SUPPLIED TEXT:
=-=-=
School of Nursing & Midwifery 
 Department of Nursing

School of Allied Health Sciences                   
  Department of Sports Science
  Department of Physician Assistant Studies
  Department of Nutrition and Dietetics
  Department of Medical Laboratory Technology
  Department of Medical Imaging
  Department of Health Information Management
  Department of Optometry

School of Graduate Studies and Research 
The School of Graduate Studies (SGS) of the University of Cape Coast came into being on 1 August 2008. It began as a Committee on Higher Degrees, with a mandate to advise Senate on the university's graduate policy and recommend the award of scholarship for approval. In 1992, the Committee on Higher Degrees was transformed to a Board of Graduate Studies.  This Board, a sub-committee of Academic Board was entrusted with responsibility for administering graduate education in the university, until its status was elevated to a school on 1 August 2008. The school has the mandate to co-ordinate graduate-level academic programmes for all colleges within the university. It also regulates and offers advice on graduate programmes of university colleges affiliated to the University of Cape Coast.

To achieve its vision and mission, the school has four-fold functions:
 Draft regulations for all higher degrees with a view to ensuring that acceptable academic standards are maintained.
 Receive reports and consider recommendations pertaining to higher degrees and graduate diplomas from Departmental and Faculty Committee of Graduate Studies.
 Determine the results of higher degrees and graduate diplomas.
 Make recommendations to the Academic Board for the award of higher degrees and graduate diplomas.
The university operates a two-semester system for its regular graduate programmes. The First Semester begins from August to December and Second Semester from January to May. The university awards Master of Arts (M.A.), Master of Science (MSc), Master of Education (MEd), Master of Business Administration (M.B.A.), Master of Philosophy (M.Phil.), Master of Commerce (M.Com.) and Doctor of Philosophy (PhD) degrees in the various disciplines.

M.A./MEd/MSc programmes will normally consist of two semesters of course work (nine months) followed by a project or dissertation (three months).

The Master of Philosophy (M.Phil.) programme will normally consist of two parts. Part I shall consist of two semesters of course work for full-time students and four semesters of course work for part-time students. Part II extends over 12-months and is for research and presentation of the thesis.
The Doctor of Philosophy (PhD) programme is essentially by research. The duration is between 3 and 4 years for full-time students and 4 and 5 years for part-time students.
=-=-=
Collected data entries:
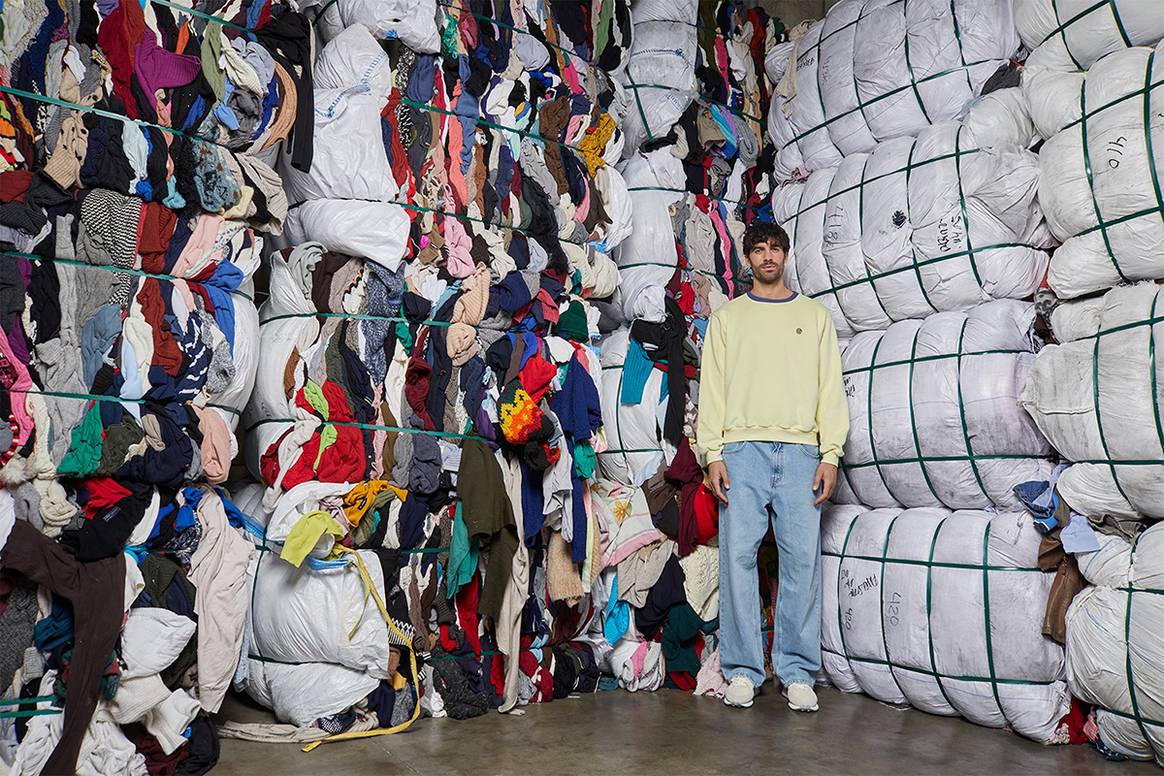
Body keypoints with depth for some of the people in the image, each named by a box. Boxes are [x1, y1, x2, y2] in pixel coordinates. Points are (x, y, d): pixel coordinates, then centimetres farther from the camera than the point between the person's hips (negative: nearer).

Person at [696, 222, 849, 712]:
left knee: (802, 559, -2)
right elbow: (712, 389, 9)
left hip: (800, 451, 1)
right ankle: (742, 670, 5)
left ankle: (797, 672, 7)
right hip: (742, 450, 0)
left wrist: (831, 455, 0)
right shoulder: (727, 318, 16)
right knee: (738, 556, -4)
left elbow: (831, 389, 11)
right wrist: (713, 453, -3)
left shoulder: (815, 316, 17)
=-=-=
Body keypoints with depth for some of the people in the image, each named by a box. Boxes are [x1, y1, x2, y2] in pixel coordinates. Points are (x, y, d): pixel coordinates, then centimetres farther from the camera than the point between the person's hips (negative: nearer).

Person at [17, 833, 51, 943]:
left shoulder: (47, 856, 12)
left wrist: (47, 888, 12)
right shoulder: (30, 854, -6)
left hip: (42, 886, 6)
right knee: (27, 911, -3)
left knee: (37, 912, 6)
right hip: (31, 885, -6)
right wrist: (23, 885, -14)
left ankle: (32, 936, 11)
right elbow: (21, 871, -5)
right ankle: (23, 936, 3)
=-=-=
Decide whether each statement agrees with the University of Cape Coast text. For each, answer yes or no and quote the words of the text that decide it.
1. The Committee on Higher Degrees became a Board of Graduate Studies in 1992.
2. The Second Semester of regular graduate programmes runs from August to December.
3. A part-time PhD student's programme lasts between 3 and 4 years.

1. Yes: "In 1992, the Committee on Higher Degrees was transformed to a Board of Graduate Studies."
2. No: "The First Semester begins from August to December and Second Semester from January to May."
3. No: "The duration is between 3 and 4 years for full-time students and 4 and 5 years for part-time students."